AIM OF THE TASK:
Recast the text read from the items below as a Markdown table with the columns Row and Line, giving each line its own numbered row and skipping blank lines. Leave the pictures out of the answer.

EXTRACTED MATERIAL:
○ ○ ○ ○

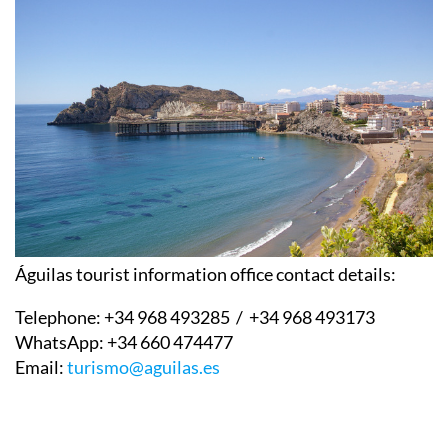
Águilas tourist information office contact details:
Telephone:
+34 968 493285 / +34 968 493173
WhatsApp:
+34 660 474477
Email:
turismo@aguilas.es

○ ○ ○ ○

RESULT BELOW:
| Row | Line |
|---|---|
| 1 | Águilas tourist information office contact details: |
| 2 | Telephone: |
| 3 | +34 968 493285 / +34 968 493173 |
| 4 | WhatsApp: |
| 5 | +34 660 474477 |
| 6 | Email: |
| 7 | turismo@aguilas.es |